# My first computer



## endian (Jul 7, 2001)

The first one I bought anyway. I commandeered my sister's VIC-20 before it.

Hey, it's pre OS9


----------



## apb3 (Jul 9, 2001)

Atari 400!

Loved that membrane keyboard...


----------



## rharder (Jul 9, 2001)

Even the Apple IIe had sound input capability. My TiBook doesn't though.  Bummer.

-Rob


----------



## endian (Jul 9, 2001)

Where did you sound input on a IIe? The cassette port?


----------



## holmBrew (Jul 9, 2001)

Wasn't the Commadore 128 pre Amiga?


----------



## endian (Jul 9, 2001)

Not really, they came out at about the same time. The 128 was the culmination of Commodore's 8-bit architecture going back to the PET 2001, and the Amiga was a 68000 based 16/32 bit machine.


----------



## scott (Jul 9, 2001)

I used to drive my sister nuts by putting my Paratrooper cassette from my Vic 20 into her tape player.

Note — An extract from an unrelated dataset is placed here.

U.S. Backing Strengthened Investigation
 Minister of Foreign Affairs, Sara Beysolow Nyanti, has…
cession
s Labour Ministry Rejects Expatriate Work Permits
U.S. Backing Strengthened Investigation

Next I got a Smith - Corona PC with DOS and played Liesure Suit Larry until the cows came home.


----------



## rharder (Jul 9, 2001)

The Apple IIe (at least some models of it) had a 1/8" mini-plug in the back for plugging in sound either from a mic or a walkman or whatever. I don't remember if it was for line-level or powered input.

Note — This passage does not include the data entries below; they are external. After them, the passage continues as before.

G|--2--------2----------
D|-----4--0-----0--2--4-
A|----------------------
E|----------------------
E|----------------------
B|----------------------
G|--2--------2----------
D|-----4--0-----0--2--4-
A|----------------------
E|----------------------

Anyway, you could sample it at some data address. Something funny kinda like the way you'd PEEK at a memory address to make the speaker tick.

-Rob


----------



## endian (Jul 9, 2001)

yeah, that's the cassette port heh heh.. it didn't *start out* as a sound input!


----------



## rharder (Jul 10, 2001)

LOL! And I didn't know it was a cassette port!

-Rob


----------